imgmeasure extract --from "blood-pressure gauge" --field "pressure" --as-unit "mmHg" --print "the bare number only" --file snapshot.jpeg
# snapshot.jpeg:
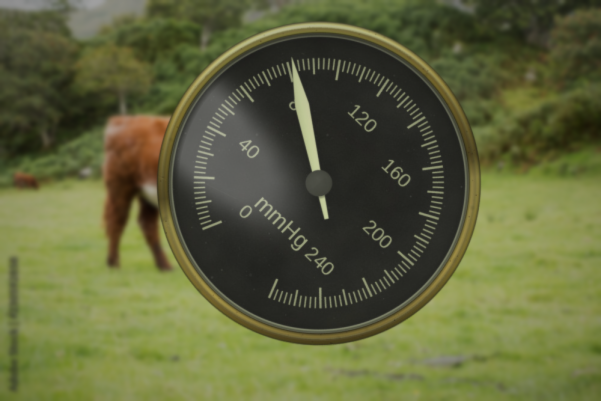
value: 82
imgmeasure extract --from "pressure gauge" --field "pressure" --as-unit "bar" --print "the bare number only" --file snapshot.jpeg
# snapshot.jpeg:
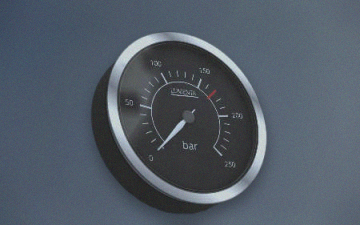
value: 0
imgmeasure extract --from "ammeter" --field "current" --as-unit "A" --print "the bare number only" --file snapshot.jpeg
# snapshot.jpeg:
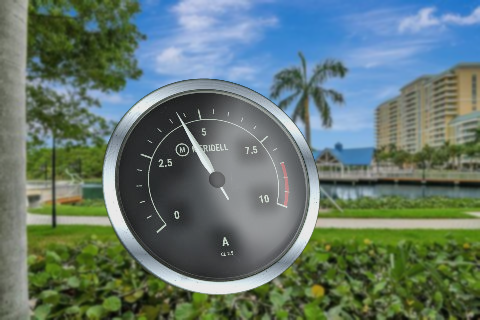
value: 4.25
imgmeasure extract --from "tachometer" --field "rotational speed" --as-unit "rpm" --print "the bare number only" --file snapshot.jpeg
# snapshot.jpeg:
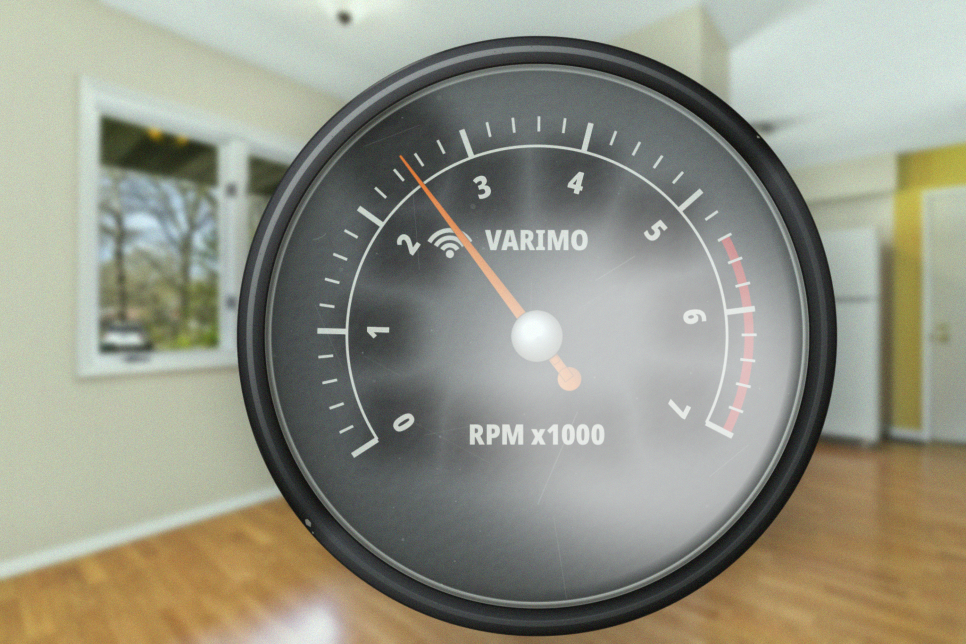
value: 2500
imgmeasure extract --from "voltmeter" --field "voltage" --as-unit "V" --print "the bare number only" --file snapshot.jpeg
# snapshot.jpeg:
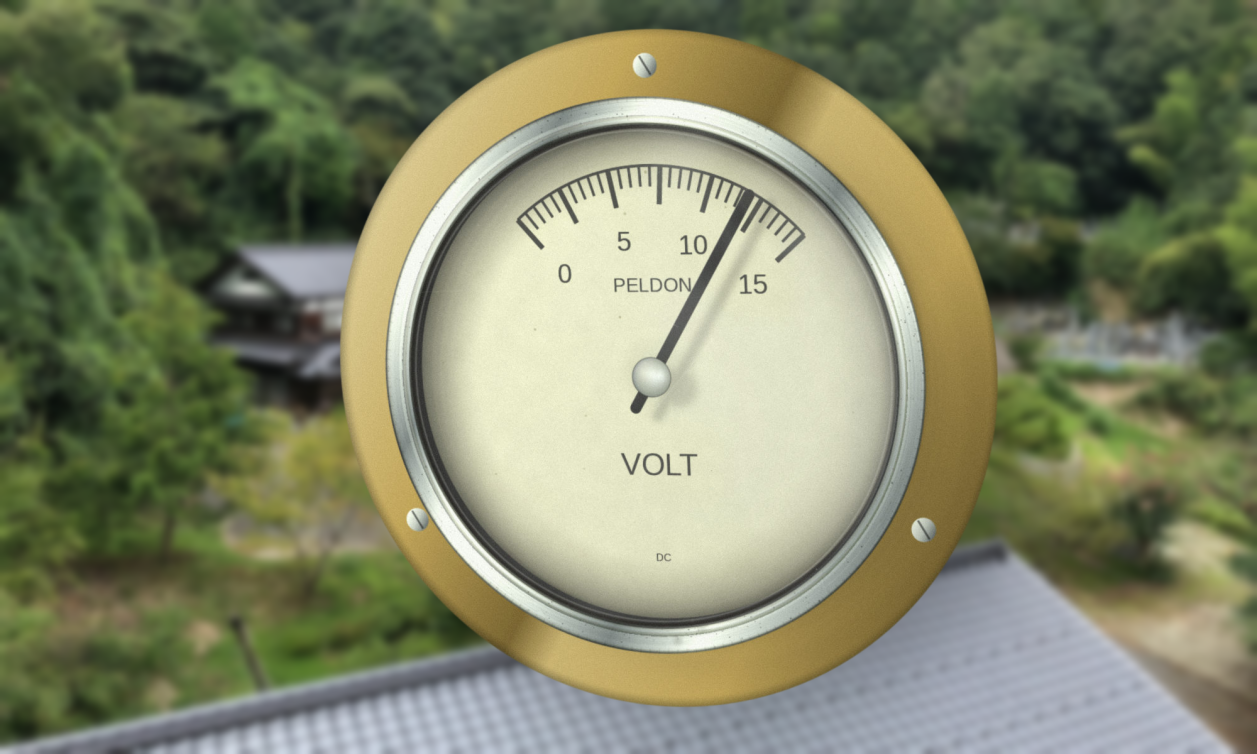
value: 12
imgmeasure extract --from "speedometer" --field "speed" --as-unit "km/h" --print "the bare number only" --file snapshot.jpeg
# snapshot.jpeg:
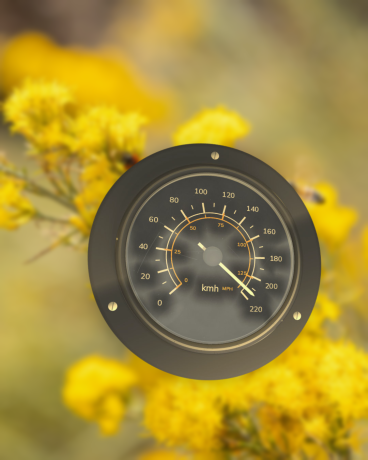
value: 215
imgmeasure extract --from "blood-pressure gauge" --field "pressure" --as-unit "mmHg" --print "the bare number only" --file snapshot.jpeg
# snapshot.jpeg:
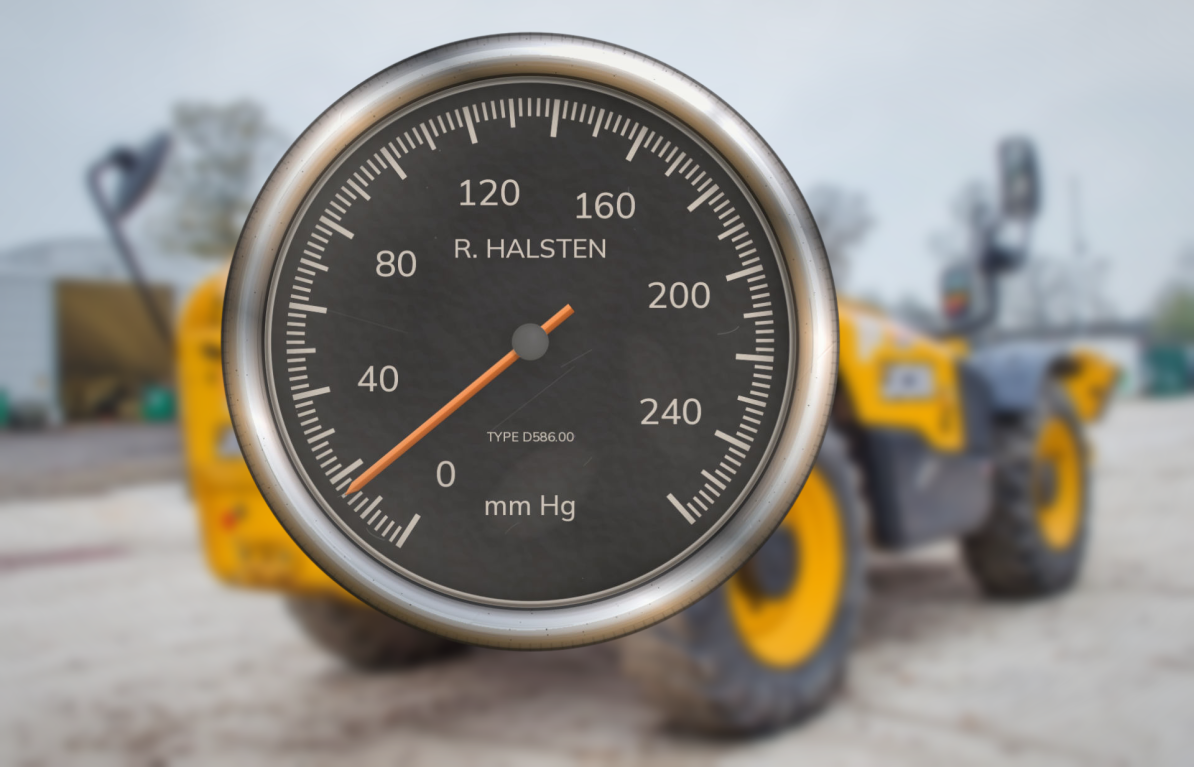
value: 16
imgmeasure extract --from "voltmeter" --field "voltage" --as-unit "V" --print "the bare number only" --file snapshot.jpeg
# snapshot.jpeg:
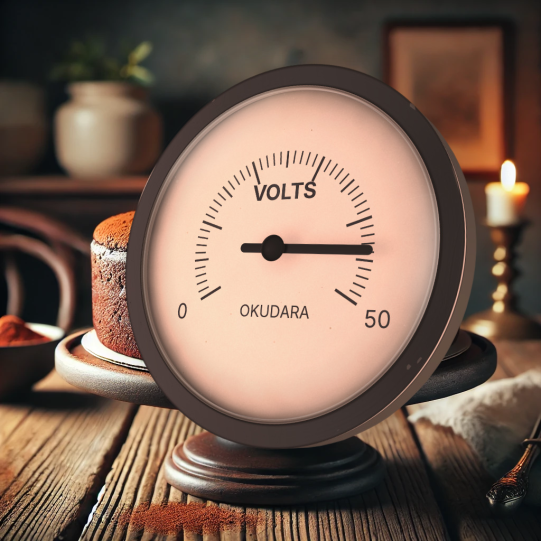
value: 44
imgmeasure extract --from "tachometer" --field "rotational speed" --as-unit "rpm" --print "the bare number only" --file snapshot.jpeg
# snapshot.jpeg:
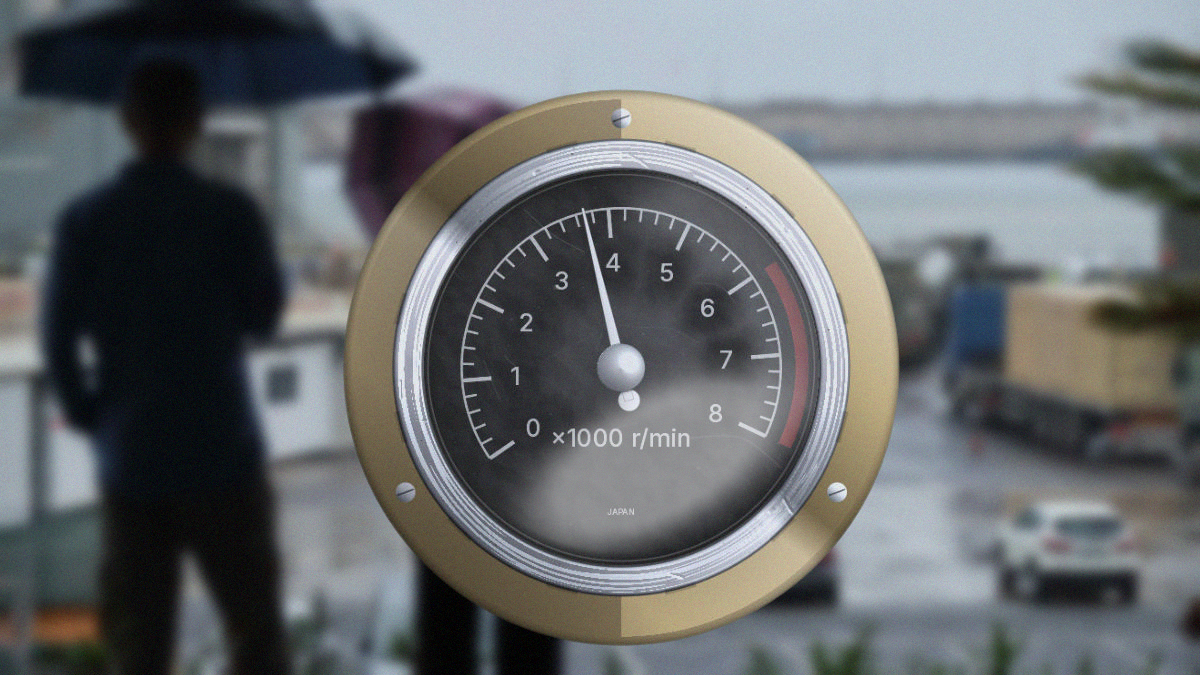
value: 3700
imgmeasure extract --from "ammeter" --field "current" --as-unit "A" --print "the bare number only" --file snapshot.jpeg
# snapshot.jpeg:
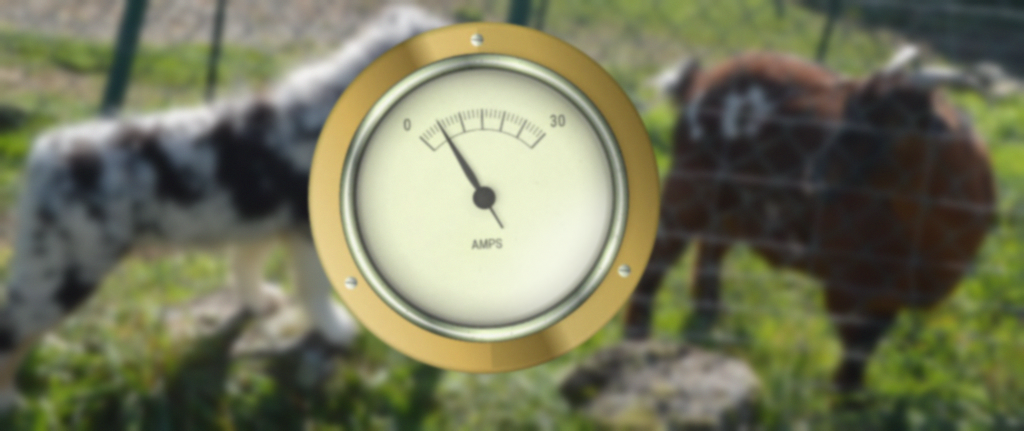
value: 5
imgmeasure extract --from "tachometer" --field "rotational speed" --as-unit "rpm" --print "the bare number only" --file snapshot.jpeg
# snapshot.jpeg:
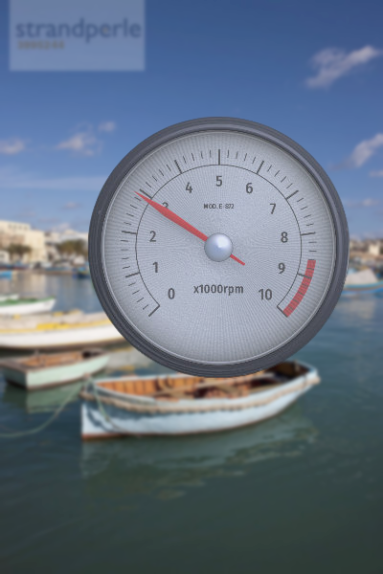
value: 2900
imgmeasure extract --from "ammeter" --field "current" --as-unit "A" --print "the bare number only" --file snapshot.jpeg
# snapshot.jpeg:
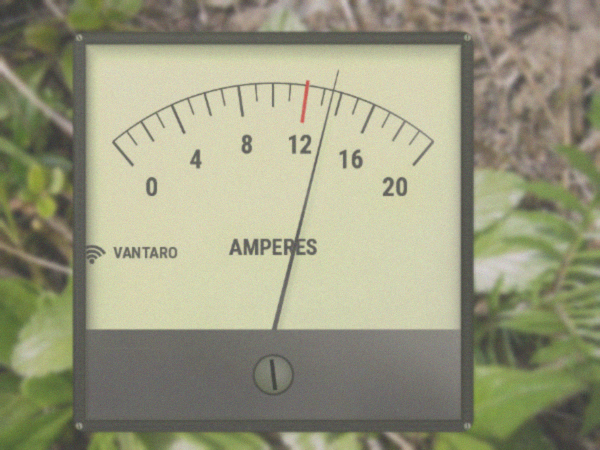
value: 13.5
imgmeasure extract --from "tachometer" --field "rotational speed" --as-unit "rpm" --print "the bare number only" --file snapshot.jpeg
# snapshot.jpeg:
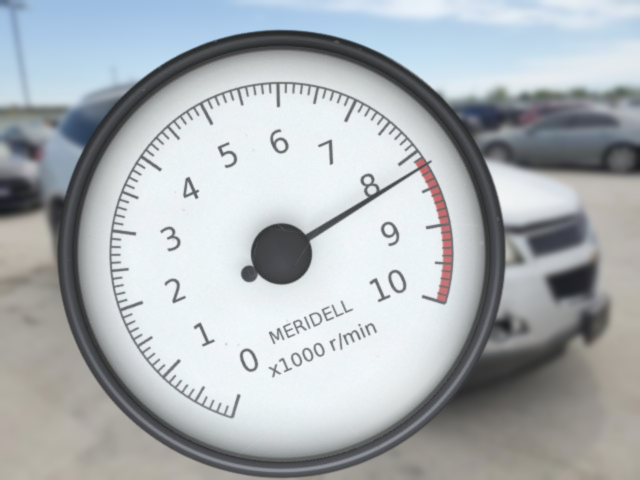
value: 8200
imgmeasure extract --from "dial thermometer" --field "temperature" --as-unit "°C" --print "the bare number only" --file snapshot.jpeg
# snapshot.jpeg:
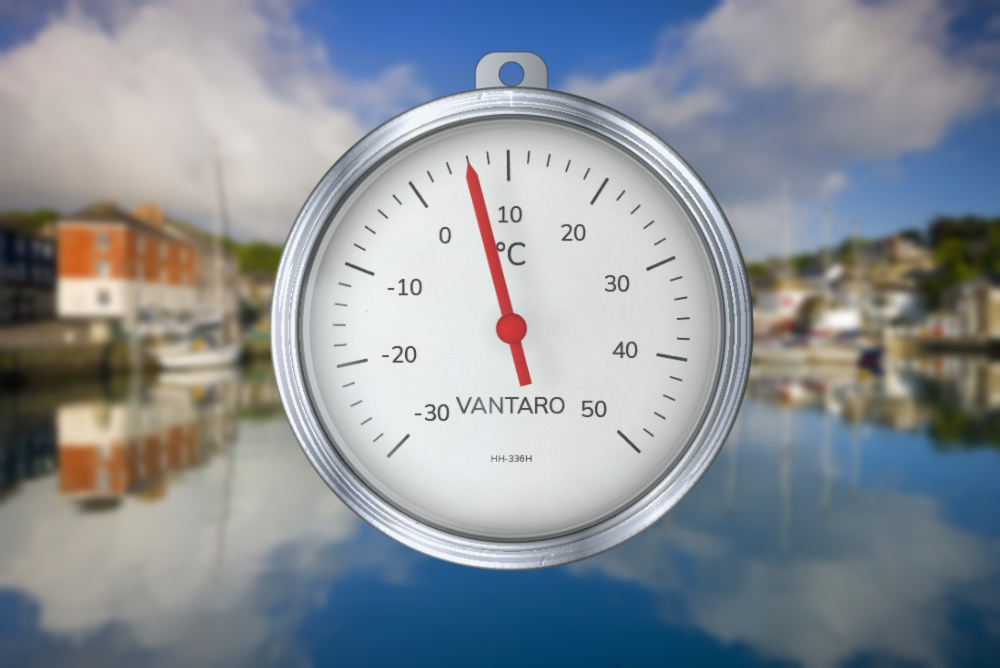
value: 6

» **What to work on**:
Convert the items above, from the first line up to and including the line with "value: 4.25", into a JSON list of strings with one string per line, skipping blank lines. Leave the pictures out of the answer.

» **Written solution**:
[
  "imgmeasure extract --from \"blood-pressure gauge\" --field \"pressure\" --as-unit \"mmHg\" --print \"the bare number only\" --file snapshot.jpeg",
  "# snapshot.jpeg:",
  "value: 82",
  "imgmeasure extract --from \"pressure gauge\" --field \"pressure\" --as-unit \"bar\" --print \"the bare number only\" --file snapshot.jpeg",
  "# snapshot.jpeg:",
  "value: 0",
  "imgmeasure extract --from \"ammeter\" --field \"current\" --as-unit \"A\" --print \"the bare number only\" --file snapshot.jpeg",
  "# snapshot.jpeg:",
  "value: 4.25"
]